How can I say "welcome back" in Greek with english alphabet


----------



## ireney

Καλώς ήρθες πάλι
Καλώς ήρθατε πάλι

Singular
Plural (for many or formal for one person)


----------



## ireney

In English characters

KalOs Irthes pAli
KalOs Irthate pAli

th as in theatre
all a as in pack
all o as in omnibus
all i as in ink
e as in elephant


----------



## parakseno

Geia!

You can also say,
καλώς ξαναγύρισες! (kalos ksanagyrises)

One remark about Irene's post though...


> all a as in pack


The Greek /a/ is much closer to the way one pronounces /u/ in "c*u*t".

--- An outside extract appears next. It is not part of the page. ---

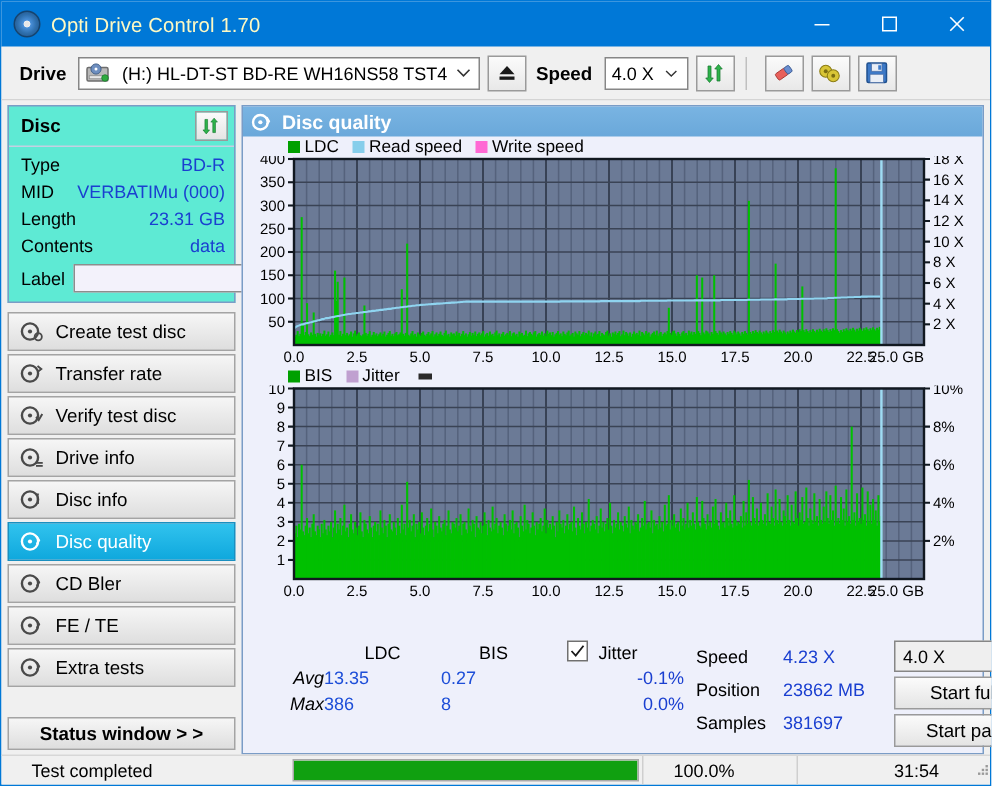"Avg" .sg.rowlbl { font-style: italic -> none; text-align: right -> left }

As for the gamma ("γ"), don't know how to explain its pronunciation as it's a sound that doesn't appear in English... Well, in this case (γ+υ) it's somewhat close to the /y/ in "you" but trying to stick your tongue to the palate (see here for more information and a sound sample). I won't mention how it's pronounced in other cases. (unless you're interested, of course).

Oh... and I have a question of my own: how would one form the aorist of ξανάρχομαι (ξανα- + έρχομαι): ξαναήρθα? It's another possible way of saying welcome back: καλώς <"short subjunctive" of ξανάρχομαι>.


----------



## ireney

parakseno "kalos ksanagyrises" sounds a bit strange to my ears.

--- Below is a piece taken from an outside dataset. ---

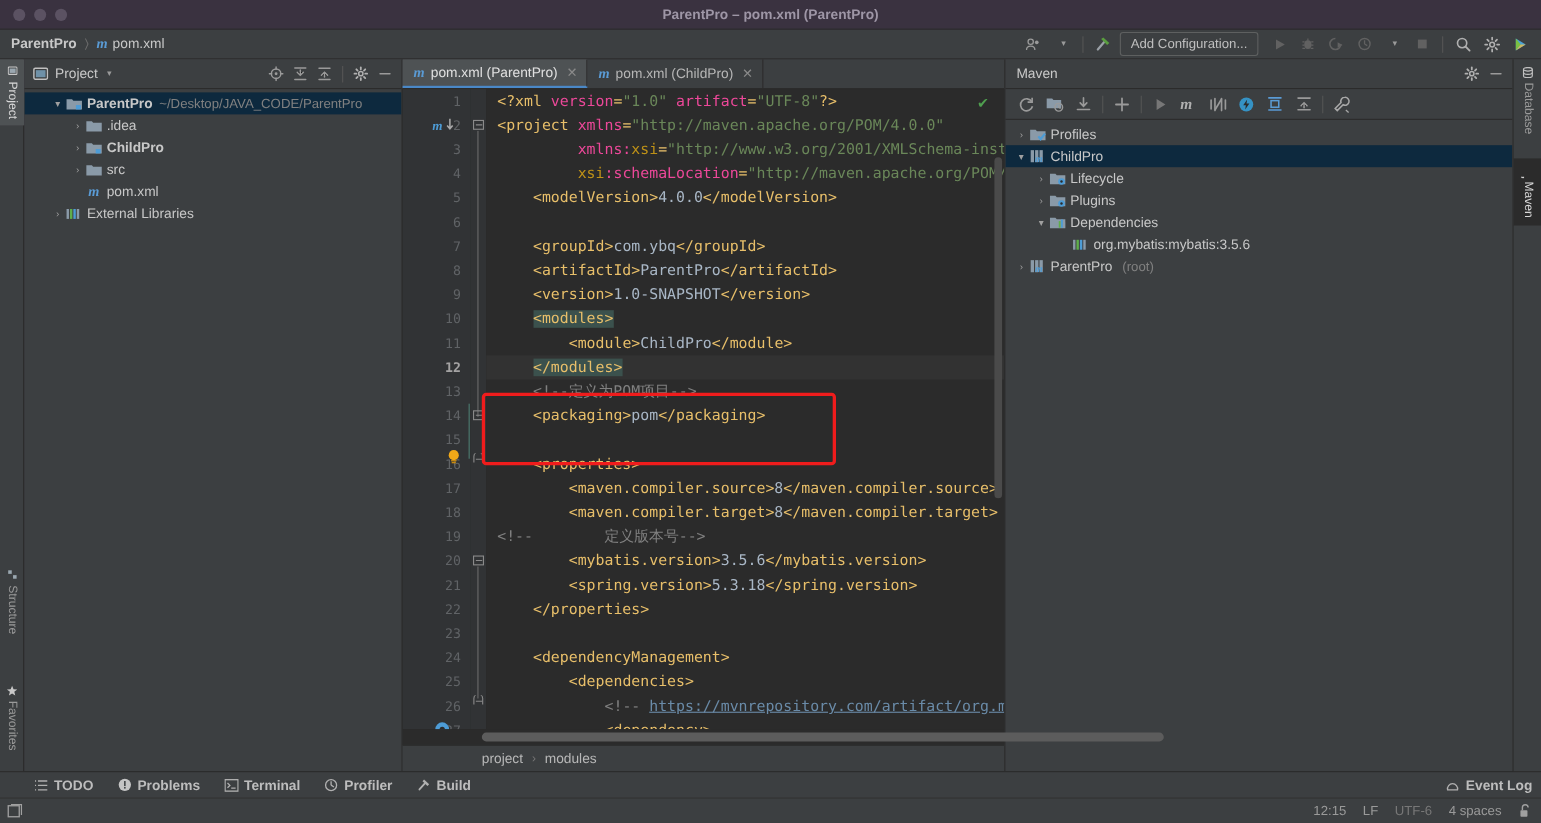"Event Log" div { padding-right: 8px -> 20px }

"Kalos irthes pali" is an alternative. 
The thing is, we don't go for "welcome back" really.


----------



## parakseno

Oh, it's just that I've heard it used somewhere (can't remember exactly where... but I think it was a radio broadcast), well, anyway, you're the expert.


----------



## Billopoulos

"Καλώς μας βρήκες" is nice too!


----------



## ireney

Good one Billopoule but where's the "back" in that eh? 

Paraskeno I forgot to answe r your question!!! 

Yes, the Aorist is ξαναήρθα ή ξανάρθα. The other one I didn't get


----------